Where the listing shows an image, skip it and output all other material unchanged.

==============================

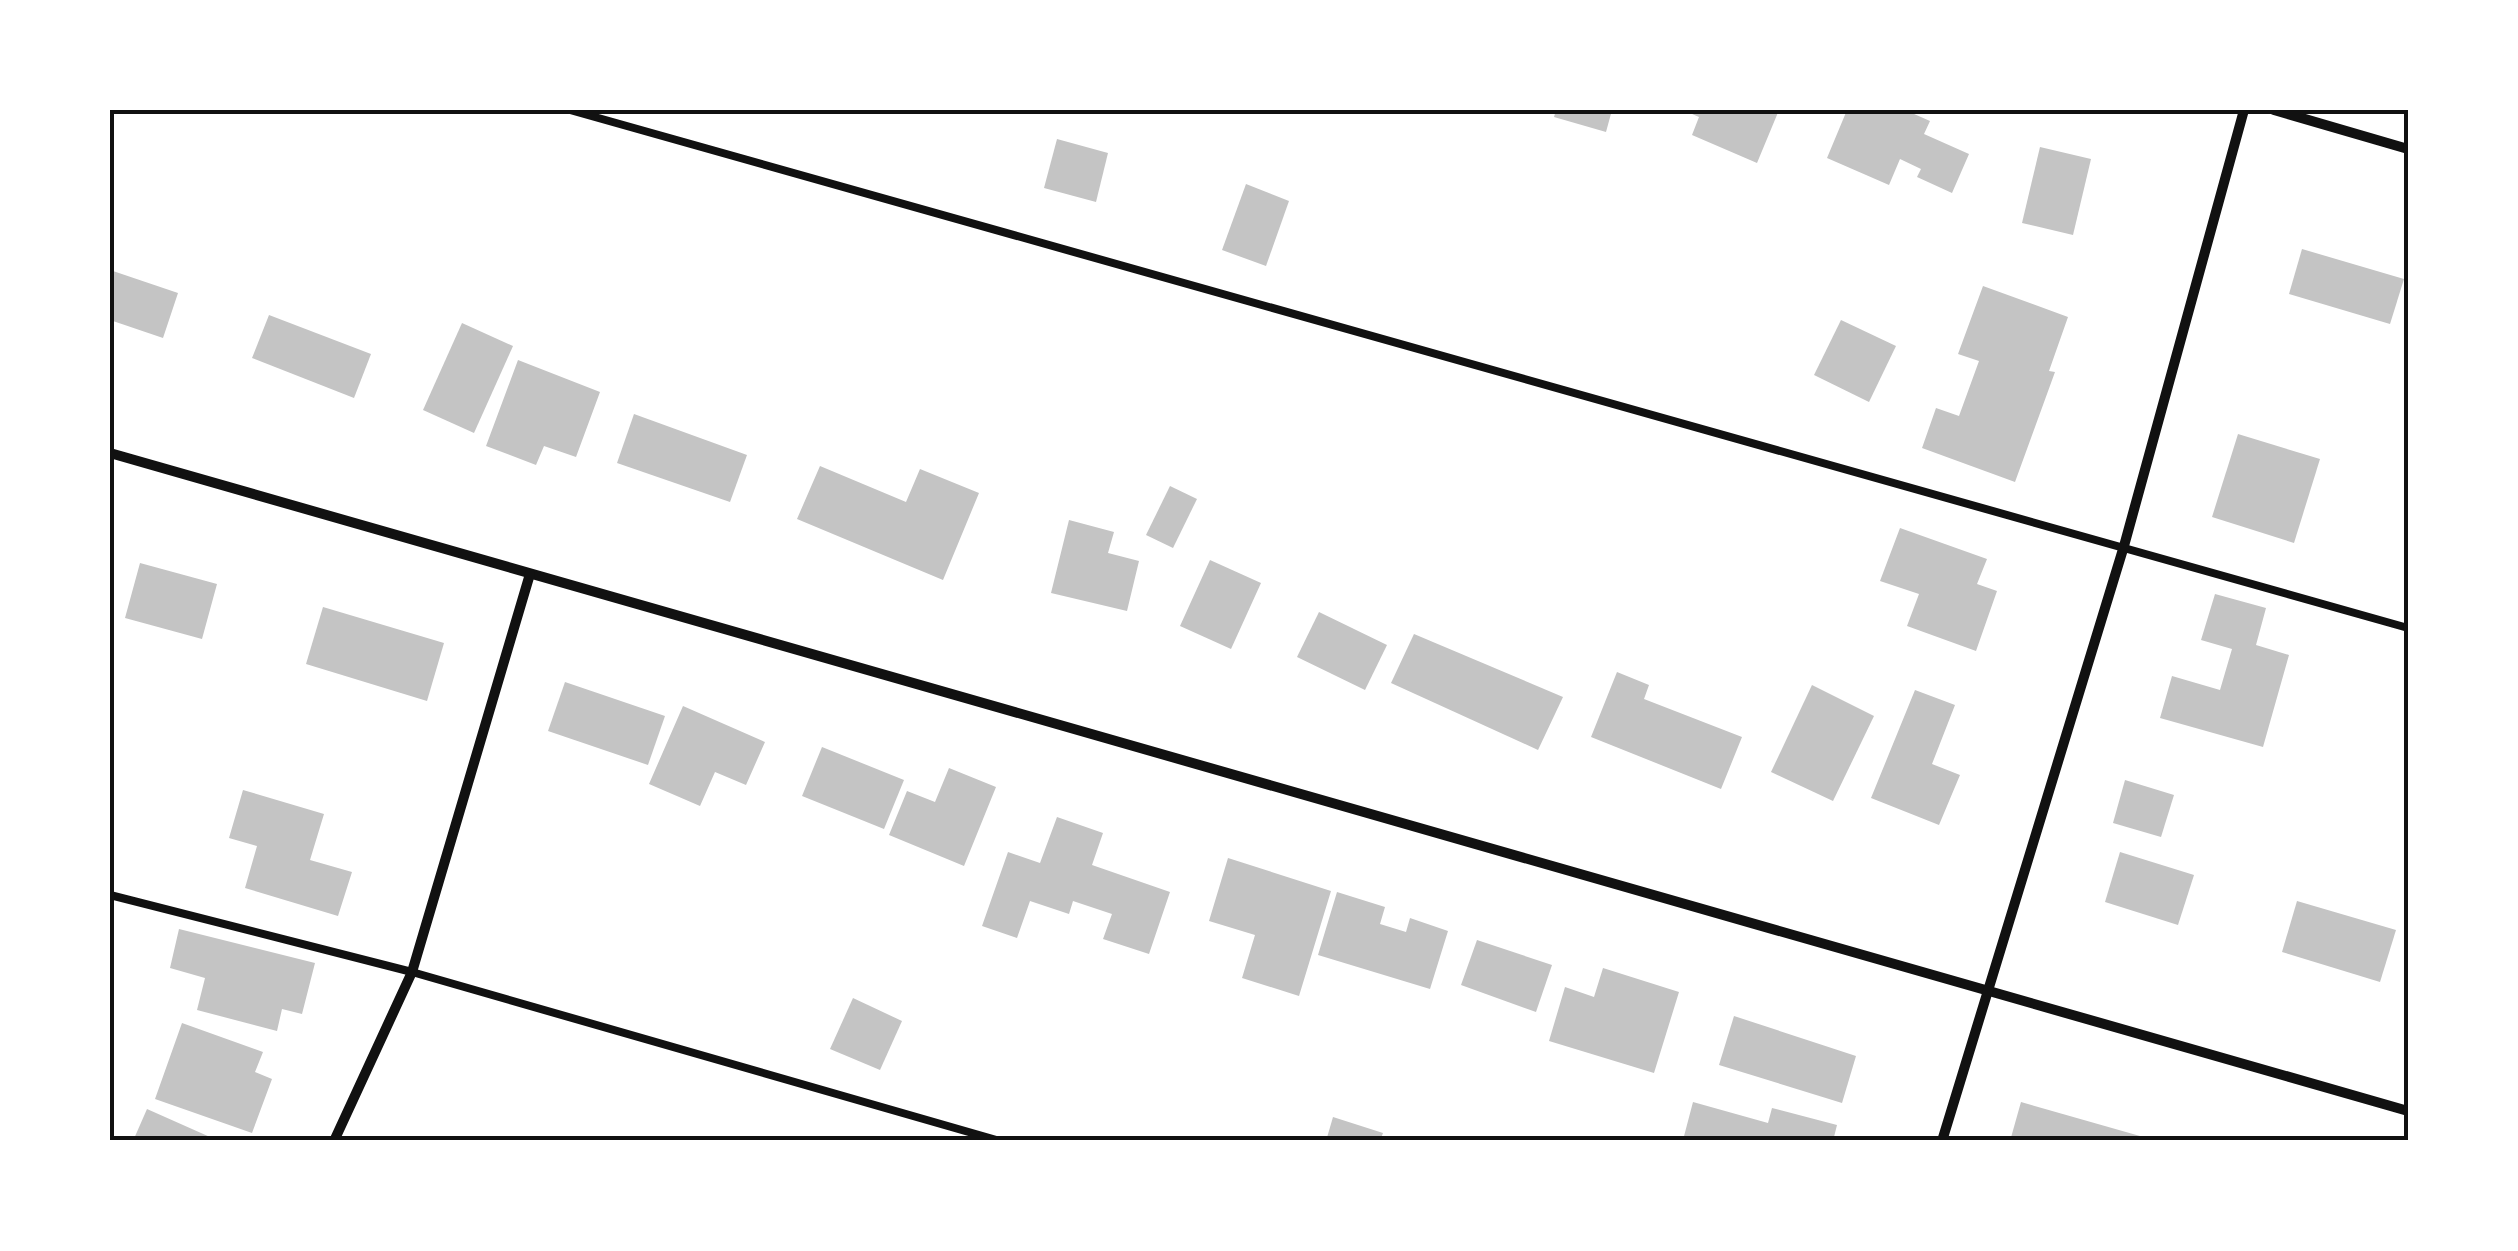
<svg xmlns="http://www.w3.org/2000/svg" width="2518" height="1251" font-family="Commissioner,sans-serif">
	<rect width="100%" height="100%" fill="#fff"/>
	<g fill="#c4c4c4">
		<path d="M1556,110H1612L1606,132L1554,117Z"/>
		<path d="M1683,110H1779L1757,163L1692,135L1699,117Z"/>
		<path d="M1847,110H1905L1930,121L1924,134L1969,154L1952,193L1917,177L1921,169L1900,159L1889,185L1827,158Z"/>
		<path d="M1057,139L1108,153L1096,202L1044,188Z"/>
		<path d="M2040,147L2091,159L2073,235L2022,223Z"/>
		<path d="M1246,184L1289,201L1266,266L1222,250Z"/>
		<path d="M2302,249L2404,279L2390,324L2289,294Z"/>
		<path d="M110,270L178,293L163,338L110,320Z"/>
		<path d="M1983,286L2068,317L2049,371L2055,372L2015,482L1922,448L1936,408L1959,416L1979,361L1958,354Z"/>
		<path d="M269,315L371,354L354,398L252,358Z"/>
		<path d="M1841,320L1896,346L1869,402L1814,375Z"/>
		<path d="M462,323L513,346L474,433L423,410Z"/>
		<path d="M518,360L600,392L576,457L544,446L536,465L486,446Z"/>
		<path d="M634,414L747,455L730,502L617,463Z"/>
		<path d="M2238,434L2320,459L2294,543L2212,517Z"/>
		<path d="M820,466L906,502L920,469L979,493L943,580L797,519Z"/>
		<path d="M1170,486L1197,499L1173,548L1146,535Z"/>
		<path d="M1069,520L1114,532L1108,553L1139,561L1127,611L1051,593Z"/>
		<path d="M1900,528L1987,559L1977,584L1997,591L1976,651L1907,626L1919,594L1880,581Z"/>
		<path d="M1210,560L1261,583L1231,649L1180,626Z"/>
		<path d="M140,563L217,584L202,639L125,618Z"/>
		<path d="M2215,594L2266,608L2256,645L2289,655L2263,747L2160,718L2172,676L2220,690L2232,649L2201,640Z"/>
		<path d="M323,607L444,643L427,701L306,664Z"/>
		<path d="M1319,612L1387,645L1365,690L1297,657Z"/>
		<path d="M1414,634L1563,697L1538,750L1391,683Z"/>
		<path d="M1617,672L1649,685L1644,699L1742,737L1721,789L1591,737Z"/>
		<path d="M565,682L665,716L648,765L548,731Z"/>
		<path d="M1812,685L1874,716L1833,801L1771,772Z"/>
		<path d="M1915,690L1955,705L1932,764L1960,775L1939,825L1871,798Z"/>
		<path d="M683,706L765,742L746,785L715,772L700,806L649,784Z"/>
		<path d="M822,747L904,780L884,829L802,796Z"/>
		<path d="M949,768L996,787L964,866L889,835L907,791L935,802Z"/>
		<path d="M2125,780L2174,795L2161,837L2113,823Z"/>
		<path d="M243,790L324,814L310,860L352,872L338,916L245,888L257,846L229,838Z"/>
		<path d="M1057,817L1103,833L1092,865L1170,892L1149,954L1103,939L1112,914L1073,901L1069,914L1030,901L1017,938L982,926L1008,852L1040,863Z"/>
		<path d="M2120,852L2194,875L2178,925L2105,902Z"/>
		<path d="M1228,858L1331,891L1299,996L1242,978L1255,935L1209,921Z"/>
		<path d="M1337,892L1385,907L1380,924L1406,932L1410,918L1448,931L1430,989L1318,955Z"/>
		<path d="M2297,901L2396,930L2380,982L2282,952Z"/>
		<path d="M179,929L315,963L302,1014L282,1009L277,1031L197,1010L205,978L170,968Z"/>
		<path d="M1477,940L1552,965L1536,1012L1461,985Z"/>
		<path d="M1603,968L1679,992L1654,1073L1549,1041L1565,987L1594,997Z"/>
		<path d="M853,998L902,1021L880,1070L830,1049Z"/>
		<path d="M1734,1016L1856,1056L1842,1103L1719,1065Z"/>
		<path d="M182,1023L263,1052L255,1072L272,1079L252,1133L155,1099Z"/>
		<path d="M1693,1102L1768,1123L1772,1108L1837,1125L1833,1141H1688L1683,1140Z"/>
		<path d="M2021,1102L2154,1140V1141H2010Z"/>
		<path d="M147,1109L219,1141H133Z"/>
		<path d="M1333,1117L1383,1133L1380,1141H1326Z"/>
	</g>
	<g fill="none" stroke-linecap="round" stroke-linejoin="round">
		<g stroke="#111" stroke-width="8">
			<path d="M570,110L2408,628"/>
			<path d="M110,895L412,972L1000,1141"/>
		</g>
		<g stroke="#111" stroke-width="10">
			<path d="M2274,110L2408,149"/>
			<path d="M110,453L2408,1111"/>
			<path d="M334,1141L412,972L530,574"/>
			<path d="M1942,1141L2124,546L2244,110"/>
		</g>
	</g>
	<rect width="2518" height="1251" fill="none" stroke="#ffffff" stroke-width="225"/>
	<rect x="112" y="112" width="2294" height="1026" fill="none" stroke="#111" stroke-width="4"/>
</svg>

==============================

• COMPLETED EXERCISE
<svg xmlns="http://www.w3.org/2000/svg" width="2518" height="1251" font-family="Commissioner,sans-serif">
	<rect width="100%" height="100%" fill="#fff"/>
	<g fill="#c4c4c4">
		<path d="M1556,110H1612L1606,132L1554,117Z"/>
		<path d="M1683,110H1779L1757,163L1692,135L1699,117Z"/>
		<path d="M1847,110H1905L1930,121L1924,134L1969,154L1952,193L1917,177L1921,169L1900,159L1889,185L1827,158Z"/>
		<path d="M1057,139L1108,153L1096,202L1044,188Z"/>
		<path d="M2040,147L2091,159L2073,235L2022,223Z"/>
		<path d="M1246,184L1289,201L1266,266L1222,250Z"/>
		<path d="M2302,249L2404,279L2390,324L2289,294Z"/>
		<path d="M110,270L178,293L163,338L110,320Z"/>
		<path d="M1983,286L2068,317L2049,371L2055,372L2015,482L1922,448L1936,408L1959,416L1979,361L1958,354Z"/>
		<path d="M269,315L371,354L354,398L252,358Z"/>
		<path d="M1841,320L1896,346L1869,402L1814,375Z"/>
		<path d="M462,323L513,346L474,433L423,410Z"/>
		<path d="M518,360L600,392L576,457L544,446L536,465L486,446Z"/>
		<path d="M634,414L747,455L730,502L617,463Z"/>
		<path d="M2238,434L2320,459L2294,543L2212,517Z"/>
		<path d="M820,466L906,502L920,469L979,493L943,580L797,519Z"/>
		<path d="M1170,486L1197,499L1173,548L1146,535Z"/>
		<path d="M1069,520L1114,532L1108,553L1139,561L1127,611L1051,593Z"/>
		<path d="M1900,528L1987,559L1977,584L1997,591L1976,651L1907,626L1919,594L1880,581Z"/>
		<path d="M1210,560L1261,583L1231,649L1180,626Z"/>
		<path d="M140,563L217,584L202,639L125,618Z"/>
		<path d="M2215,594L2266,608L2256,645L2289,655L2263,747L2160,718L2172,676L2220,690L2232,649L2201,640Z"/>
		<path d="M323,607L444,643L427,701L306,664Z"/>
		<path d="M1319,612L1387,645L1365,690L1297,657Z"/>
		<path d="M1414,634L1563,697L1538,750L1391,683Z"/>
		<path d="M1617,672L1649,685L1644,699L1742,737L1721,789L1591,737Z"/>
		<path d="M565,682L665,716L648,765L548,731Z"/>
		<path d="M1812,685L1874,716L1833,801L1771,772Z"/>
		<path d="M1915,690L1955,705L1932,764L1960,775L1939,825L1871,798Z"/>
		<path d="M683,706L765,742L746,785L715,772L700,806L649,784Z"/>
		<path d="M822,747L904,780L884,829L802,796Z"/>
		<path d="M949,768L996,787L964,866L889,835L907,791L935,802Z"/>
		<path d="M2125,780L2174,795L2161,837L2113,823Z"/>
		<path d="M243,790L324,814L310,860L352,872L338,916L245,888L257,846L229,838Z"/>
		<path d="M1057,817L1103,833L1092,865L1170,892L1149,954L1103,939L1112,914L1073,901L1069,914L1030,901L1017,938L982,926L1008,852L1040,863Z"/>
		<path d="M2120,852L2194,875L2178,925L2105,902Z"/>
		<path d="M1228,858L1331,891L1299,996L1242,978L1255,935L1209,921Z"/>
		<path d="M1337,892L1385,907L1380,924L1406,932L1410,918L1448,931L1430,989L1318,955Z"/>
		<path d="M2297,901L2396,930L2380,982L2282,952Z"/>
		<path d="M179,929L315,963L302,1014L282,1009L277,1031L197,1010L205,978L170,968Z"/>
		<path d="M1477,940L1552,965L1536,1012L1461,985Z"/>
		<path d="M1603,968L1679,992L1654,1073L1549,1041L1565,987L1594,997Z"/>
		<path d="M853,998L902,1021L880,1070L830,1049Z"/>
		<path d="M1734,1016L1856,1056L1842,1103L1719,1065Z"/>
		<path d="M182,1023L263,1052L255,1072L272,1079L252,1133L155,1099Z"/>
		<path d="M1693,1102L1768,1123L1772,1108L1837,1125L1833,1141H1688L1683,1140Z"/>
		<path d="M2021,1102L2154,1140V1141H2010Z"/>
		<path d="M147,1109L219,1141H133Z"/>
		<path d="M1333,1117L1383,1133L1380,1141H1326Z"/>
	</g>
	<g fill="none" stroke-linecap="round" stroke-linejoin="round">
		<g stroke="#111" stroke-width="8">
			<path d="M570,110L2408,628"/>
			<path d="M110,895L412,972L1000,1141"/>
		</g>
		<g stroke="#111" stroke-width="10">
			<path d="M2274,110L2408,149"/>
			<path d="M110,453L2408,1111"/>
			<path d="M334,1141L412,972L530,574"/>
			<path d="M1942,1141L2124,546L2244,110"/>
		</g>
	</g>
	<rect width="2518" height="1251" fill="none" stroke="#ffffff" stroke-width="225"/>
	<rect x="112" y="112" width="2294" height="1026" fill="none" stroke="#111" stroke-width="4"/>
</svg>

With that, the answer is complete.